Collected data:
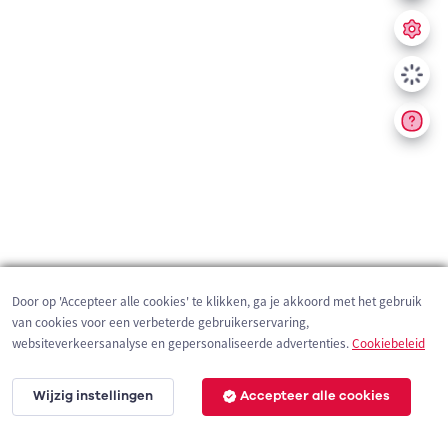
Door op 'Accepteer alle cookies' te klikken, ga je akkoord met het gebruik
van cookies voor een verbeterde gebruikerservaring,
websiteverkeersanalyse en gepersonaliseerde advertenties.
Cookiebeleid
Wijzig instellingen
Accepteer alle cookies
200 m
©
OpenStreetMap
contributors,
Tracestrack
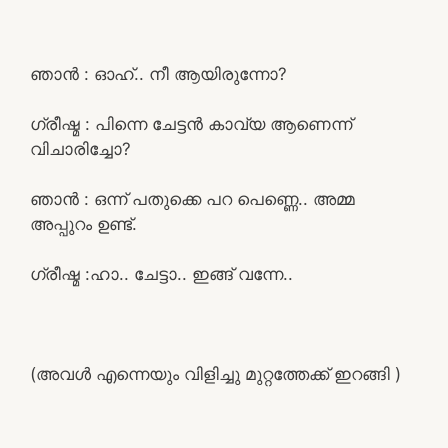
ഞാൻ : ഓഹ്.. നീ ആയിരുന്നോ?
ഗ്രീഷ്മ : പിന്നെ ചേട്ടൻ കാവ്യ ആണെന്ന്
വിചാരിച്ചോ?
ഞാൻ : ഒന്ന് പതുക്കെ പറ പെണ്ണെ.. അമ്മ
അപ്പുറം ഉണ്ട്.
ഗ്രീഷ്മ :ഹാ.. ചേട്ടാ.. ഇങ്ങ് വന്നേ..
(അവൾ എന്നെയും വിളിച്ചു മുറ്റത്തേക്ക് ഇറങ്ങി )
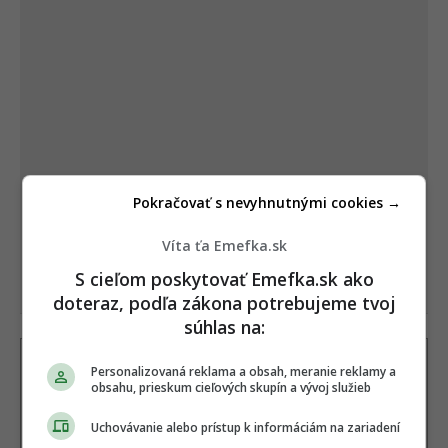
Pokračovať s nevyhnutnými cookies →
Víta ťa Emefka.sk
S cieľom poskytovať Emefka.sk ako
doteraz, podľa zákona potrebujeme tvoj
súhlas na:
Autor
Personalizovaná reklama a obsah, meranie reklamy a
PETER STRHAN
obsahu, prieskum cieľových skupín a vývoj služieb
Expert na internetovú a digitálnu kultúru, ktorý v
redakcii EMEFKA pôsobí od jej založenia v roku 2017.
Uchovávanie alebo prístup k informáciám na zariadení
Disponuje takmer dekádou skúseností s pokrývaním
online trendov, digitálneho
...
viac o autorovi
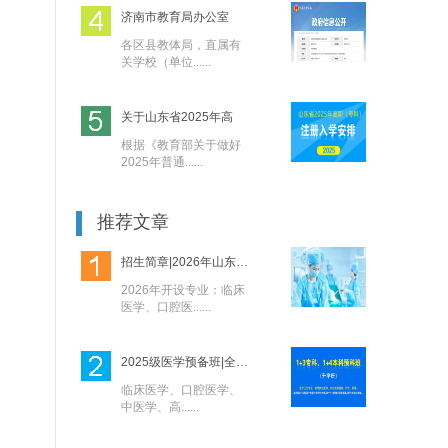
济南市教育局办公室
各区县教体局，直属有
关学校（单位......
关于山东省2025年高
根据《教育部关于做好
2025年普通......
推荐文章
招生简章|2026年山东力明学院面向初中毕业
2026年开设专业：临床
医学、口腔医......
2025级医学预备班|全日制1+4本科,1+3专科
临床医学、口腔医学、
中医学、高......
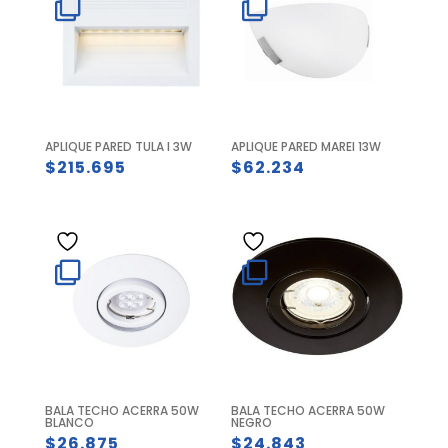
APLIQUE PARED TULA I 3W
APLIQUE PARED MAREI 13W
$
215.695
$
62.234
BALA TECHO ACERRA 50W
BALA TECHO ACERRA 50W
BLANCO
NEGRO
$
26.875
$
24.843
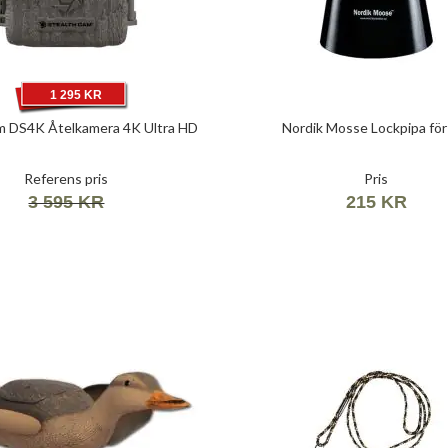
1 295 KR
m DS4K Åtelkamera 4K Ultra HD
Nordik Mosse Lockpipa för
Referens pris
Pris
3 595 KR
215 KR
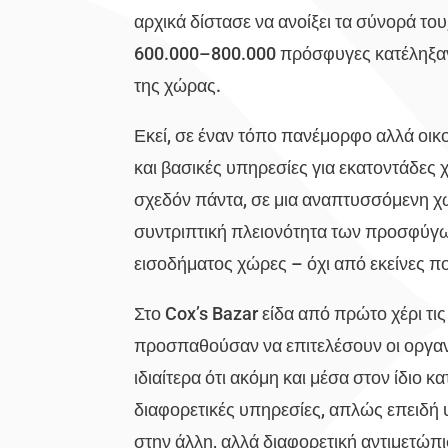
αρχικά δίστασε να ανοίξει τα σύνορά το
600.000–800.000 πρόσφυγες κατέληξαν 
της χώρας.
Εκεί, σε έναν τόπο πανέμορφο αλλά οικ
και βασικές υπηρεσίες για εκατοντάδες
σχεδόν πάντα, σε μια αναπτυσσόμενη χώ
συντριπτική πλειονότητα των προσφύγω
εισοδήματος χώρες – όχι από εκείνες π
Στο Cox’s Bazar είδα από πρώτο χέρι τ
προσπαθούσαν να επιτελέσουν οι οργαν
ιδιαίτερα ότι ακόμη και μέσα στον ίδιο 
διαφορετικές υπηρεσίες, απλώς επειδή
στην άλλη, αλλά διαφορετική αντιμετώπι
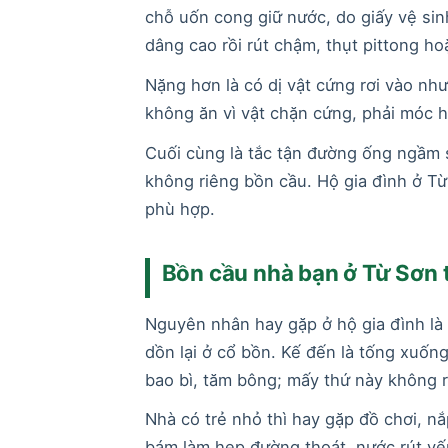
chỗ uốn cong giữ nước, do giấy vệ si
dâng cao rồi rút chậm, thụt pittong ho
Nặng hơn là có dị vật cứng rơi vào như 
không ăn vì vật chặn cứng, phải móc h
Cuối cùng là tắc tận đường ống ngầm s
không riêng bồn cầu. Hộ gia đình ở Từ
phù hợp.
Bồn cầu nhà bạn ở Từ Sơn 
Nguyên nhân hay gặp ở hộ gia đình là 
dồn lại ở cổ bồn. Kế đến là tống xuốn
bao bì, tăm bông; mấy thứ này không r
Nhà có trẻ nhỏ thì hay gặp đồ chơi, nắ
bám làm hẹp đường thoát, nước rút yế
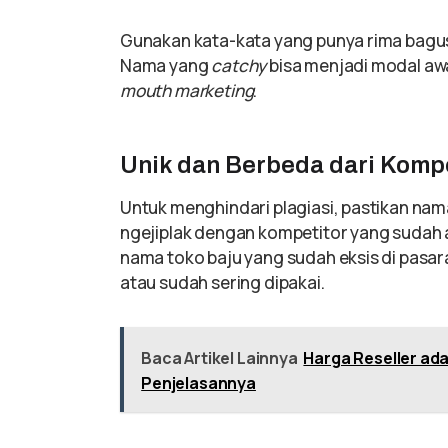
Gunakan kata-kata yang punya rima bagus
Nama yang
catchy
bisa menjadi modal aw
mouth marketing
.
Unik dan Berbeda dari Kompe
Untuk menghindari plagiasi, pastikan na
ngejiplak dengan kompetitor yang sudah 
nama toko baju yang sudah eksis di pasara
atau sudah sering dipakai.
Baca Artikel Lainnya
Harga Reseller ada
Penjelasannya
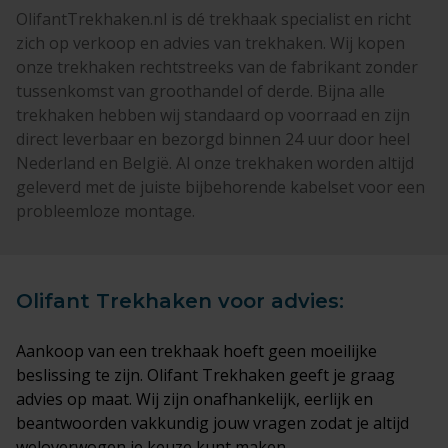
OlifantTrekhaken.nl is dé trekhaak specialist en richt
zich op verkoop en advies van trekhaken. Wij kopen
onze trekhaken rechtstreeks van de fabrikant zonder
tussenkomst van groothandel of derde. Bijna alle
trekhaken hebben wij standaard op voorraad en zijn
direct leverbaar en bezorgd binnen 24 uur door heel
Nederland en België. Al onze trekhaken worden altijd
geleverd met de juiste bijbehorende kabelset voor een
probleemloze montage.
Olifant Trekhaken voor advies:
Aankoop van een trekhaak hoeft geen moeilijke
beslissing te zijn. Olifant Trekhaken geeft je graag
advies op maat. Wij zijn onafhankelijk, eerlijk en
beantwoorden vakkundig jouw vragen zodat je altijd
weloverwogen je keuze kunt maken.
--
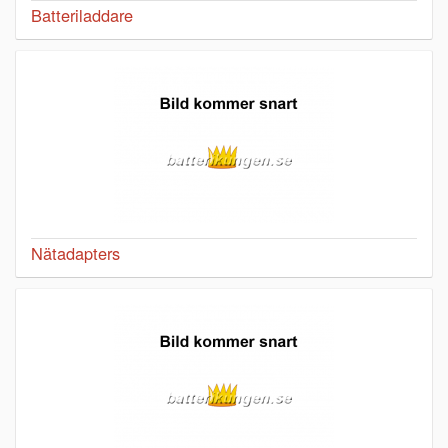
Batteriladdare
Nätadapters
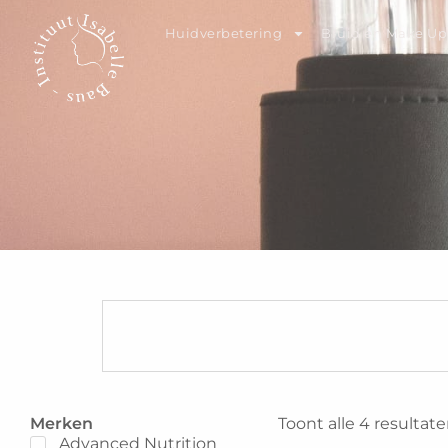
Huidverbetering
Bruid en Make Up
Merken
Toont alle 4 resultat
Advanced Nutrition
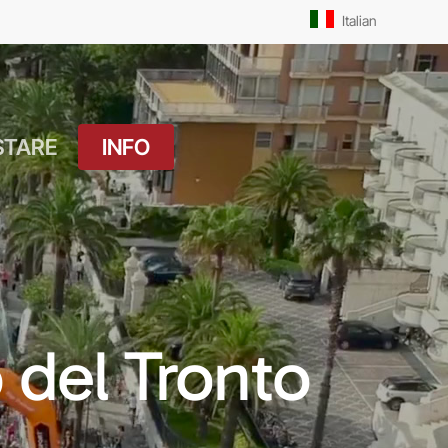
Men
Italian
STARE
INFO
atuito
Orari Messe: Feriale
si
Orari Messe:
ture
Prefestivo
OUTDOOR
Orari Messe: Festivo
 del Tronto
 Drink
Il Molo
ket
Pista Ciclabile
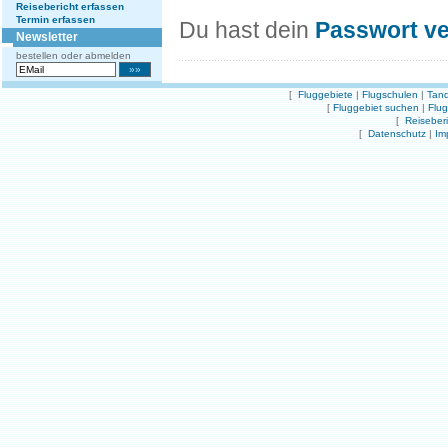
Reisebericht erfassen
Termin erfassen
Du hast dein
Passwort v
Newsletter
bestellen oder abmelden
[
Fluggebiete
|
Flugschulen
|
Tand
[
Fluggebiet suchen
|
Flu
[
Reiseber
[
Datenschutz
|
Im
---
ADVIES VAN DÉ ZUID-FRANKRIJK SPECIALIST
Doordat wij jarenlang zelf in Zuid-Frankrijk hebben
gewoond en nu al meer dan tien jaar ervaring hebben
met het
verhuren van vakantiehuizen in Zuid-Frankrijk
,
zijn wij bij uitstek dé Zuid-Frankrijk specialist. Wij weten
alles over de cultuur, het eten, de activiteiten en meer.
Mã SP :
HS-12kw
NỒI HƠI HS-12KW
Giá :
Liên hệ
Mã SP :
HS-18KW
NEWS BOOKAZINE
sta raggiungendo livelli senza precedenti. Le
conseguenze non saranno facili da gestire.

*Instructions for the task*
Print the section of the rows that opens with the line containing "Door op 'Accepteer" and closes with the line containing "(അവൾ എന്നെയും വിളിച്ചു മുറ്റത്തേക്ക് ഇറങ്ങി )", keeping every line unchanged. Leave the pictures out of your answer.

*Answer box*
Door op 'Accepteer alle cookies' te klikken, ga je akkoord met het gebruik
van cookies voor een verbeterde gebruikerservaring,
websiteverkeersanalyse en gepersonaliseerde advertenties.
Cookiebeleid
Wijzig instellingen
Accepteer alle cookies
200 m
©
OpenStreetMap
contributors,
Tracestrack
ഞാൻ : ഓഹ്.. നീ ആയിരുന്നോ?
ഗ്രീഷ്മ : പിന്നെ ചേട്ടൻ കാവ്യ ആണെന്ന്
വിചാരിച്ചോ?
ഞാൻ : ഒന്ന് പതുക്കെ പറ പെണ്ണെ.. അമ്മ
അപ്പുറം ഉണ്ട്.
ഗ്രീഷ്മ :ഹാ.. ചേട്ടാ.. ഇങ്ങ് വന്നേ..
(അവൾ എന്നെയും വിളിച്ചു മുറ്റത്തേക്ക് ഇറങ്ങി )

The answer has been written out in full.